▶ _ACTIVITY_
Only a number is expected: how many lines in the entries that follow contain the word "elbow"?

(Stored data entries)
*****

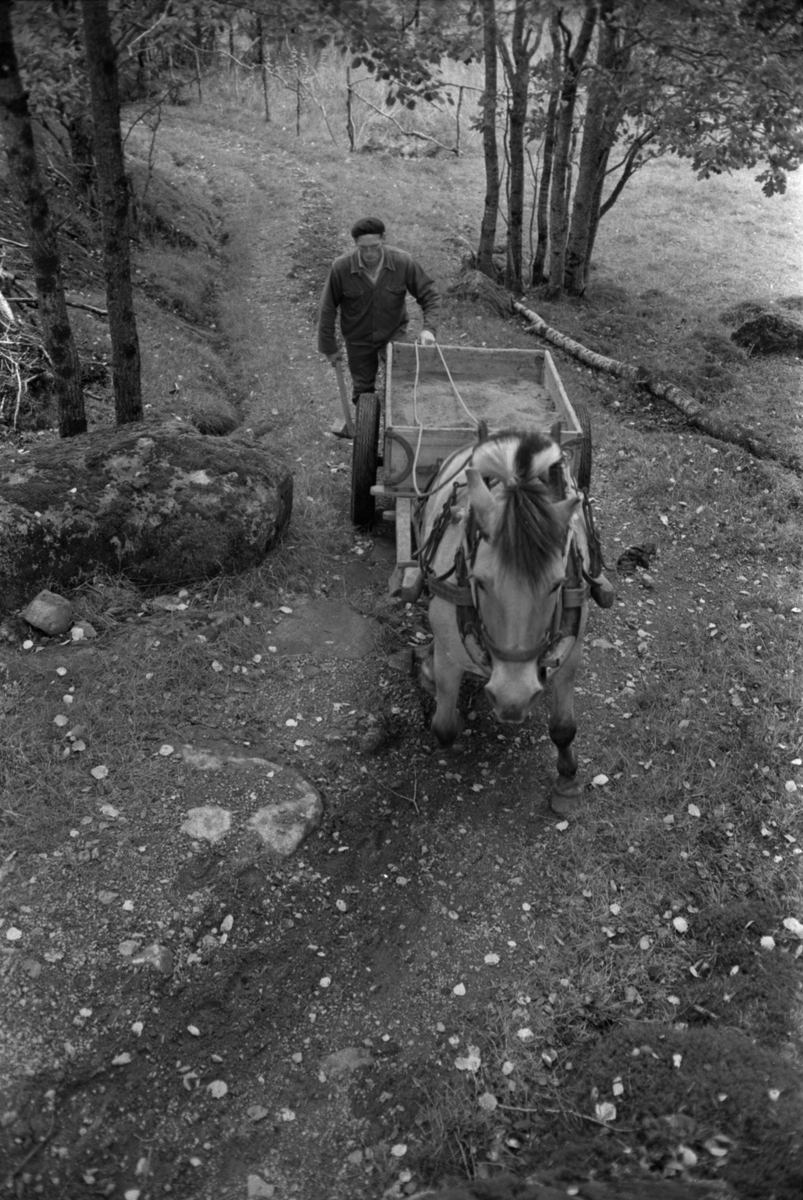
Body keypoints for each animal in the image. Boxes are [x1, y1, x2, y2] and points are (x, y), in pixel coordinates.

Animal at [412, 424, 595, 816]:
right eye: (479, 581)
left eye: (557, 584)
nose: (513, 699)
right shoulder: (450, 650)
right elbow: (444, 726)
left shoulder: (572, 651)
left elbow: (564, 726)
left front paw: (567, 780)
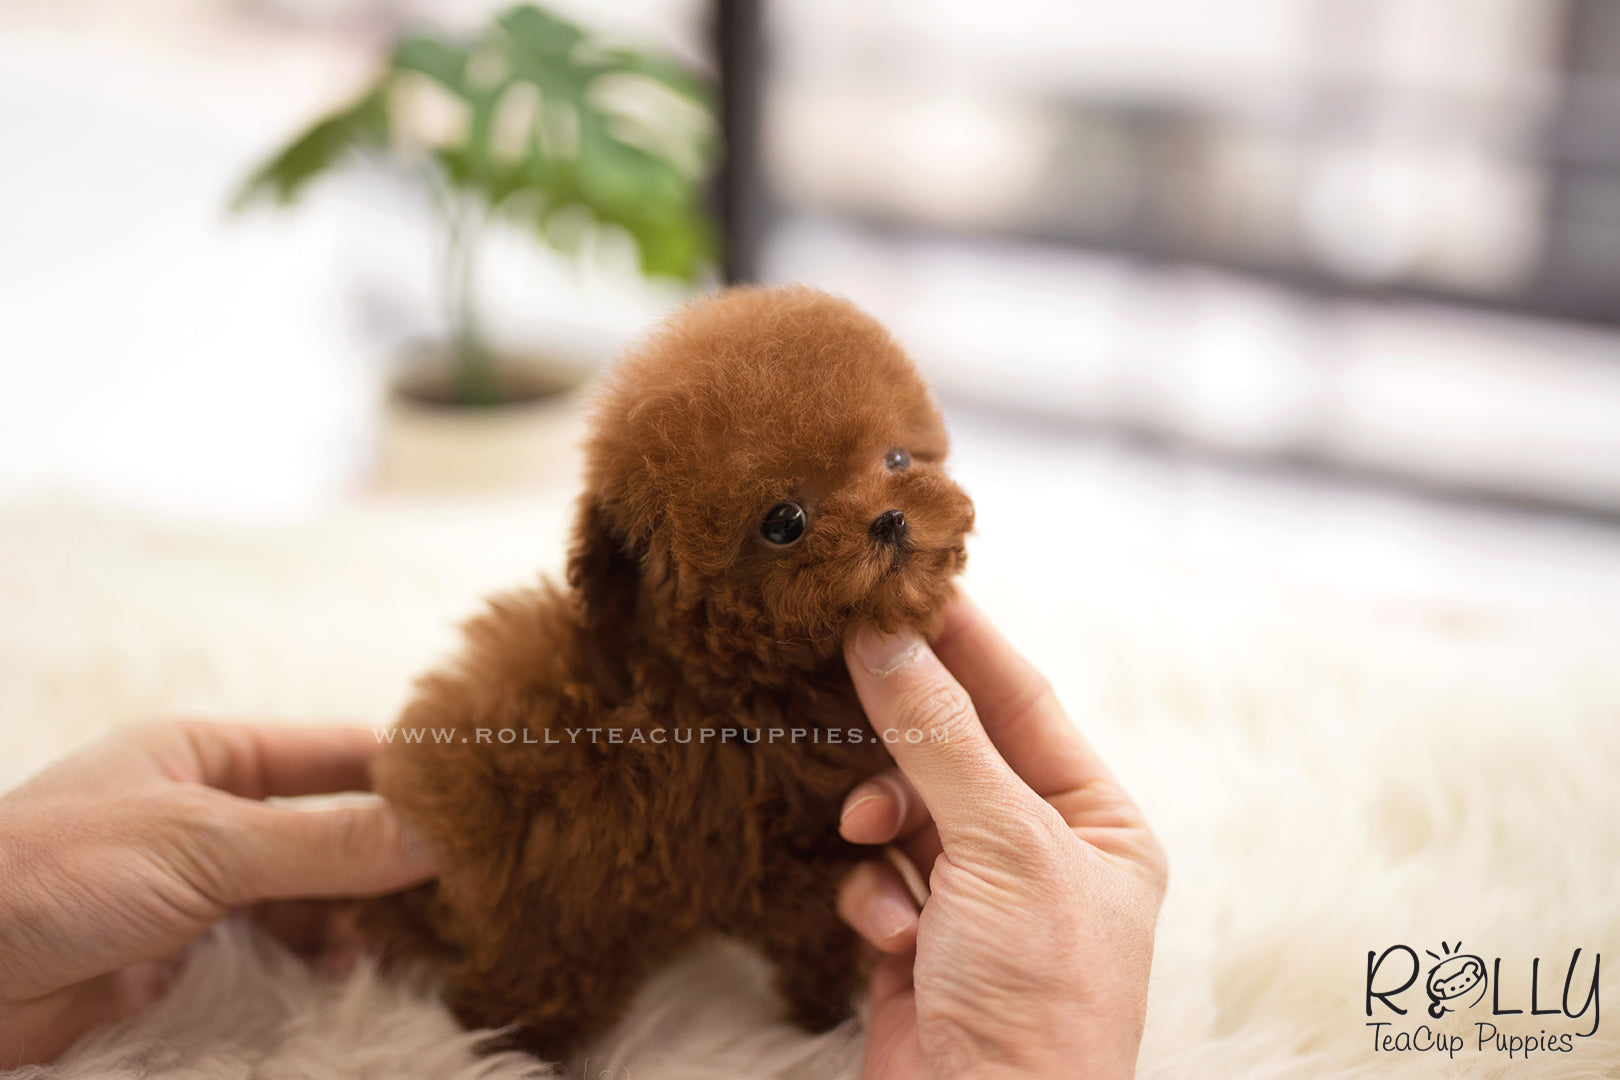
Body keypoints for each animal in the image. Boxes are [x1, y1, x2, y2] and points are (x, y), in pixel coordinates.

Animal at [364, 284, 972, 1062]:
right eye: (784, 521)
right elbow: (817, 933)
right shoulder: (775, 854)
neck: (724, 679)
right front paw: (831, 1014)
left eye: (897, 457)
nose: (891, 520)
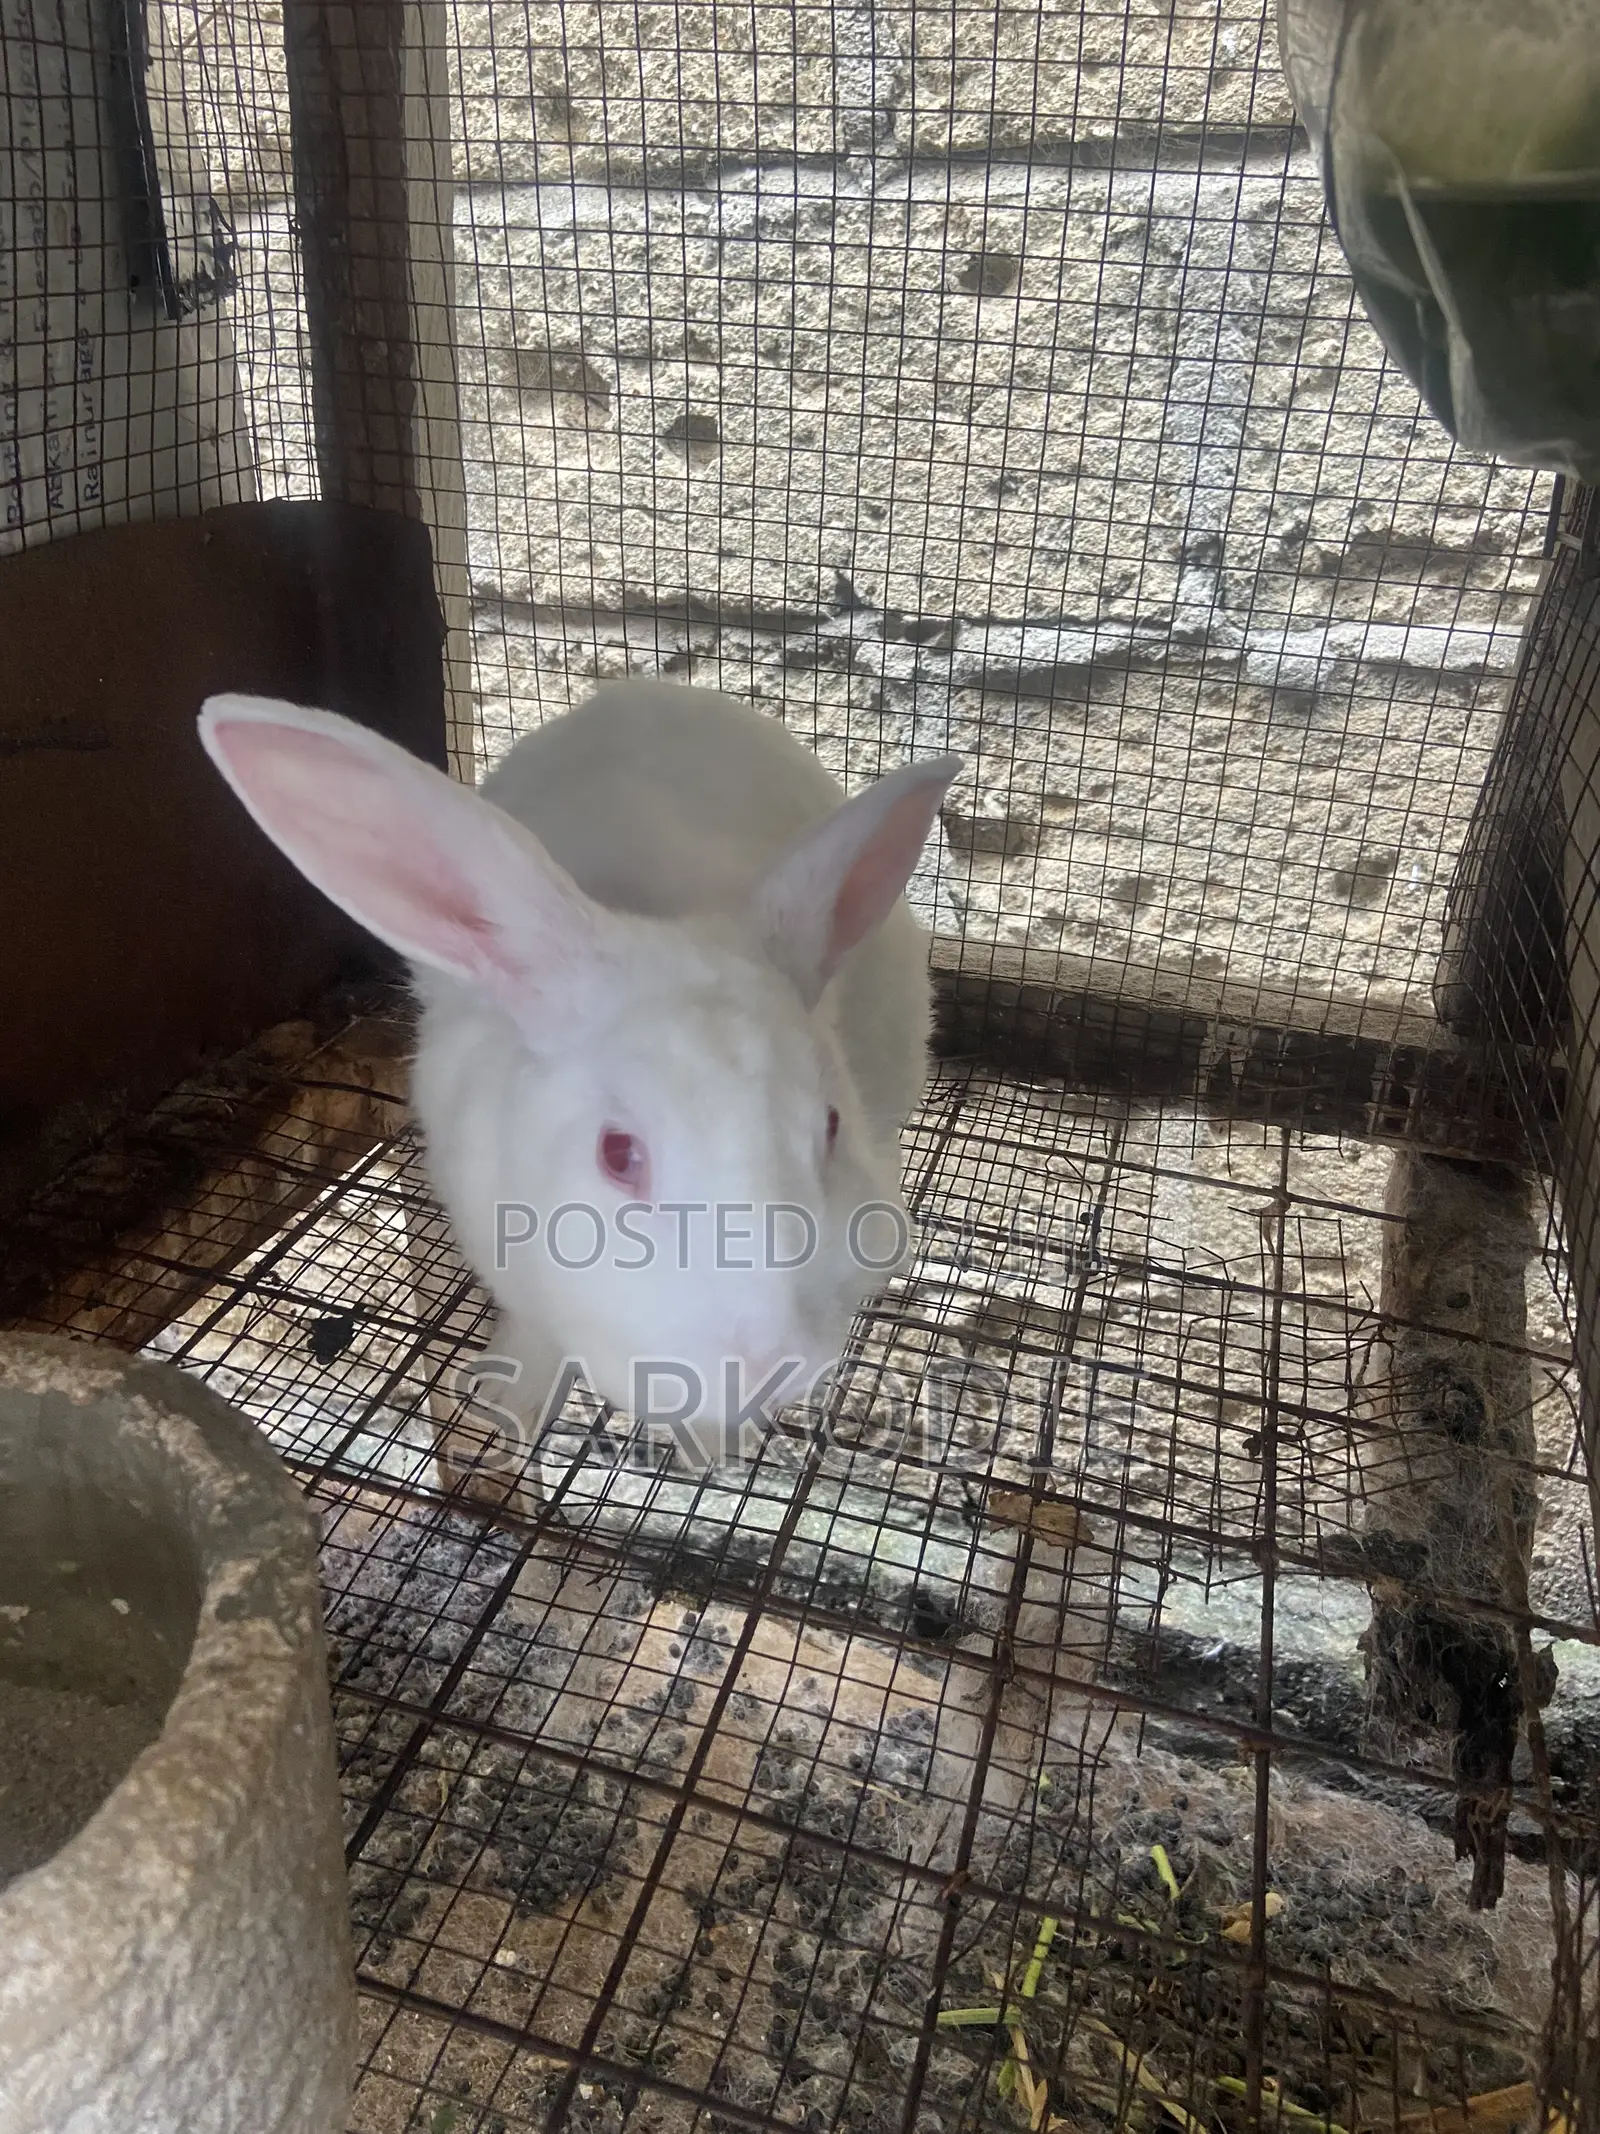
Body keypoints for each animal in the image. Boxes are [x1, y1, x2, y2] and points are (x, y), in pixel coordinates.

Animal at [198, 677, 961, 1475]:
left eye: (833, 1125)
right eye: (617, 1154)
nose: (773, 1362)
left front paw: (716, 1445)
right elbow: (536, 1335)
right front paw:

*****

▶ _RESPONSE TO THIS EXERCISE_
4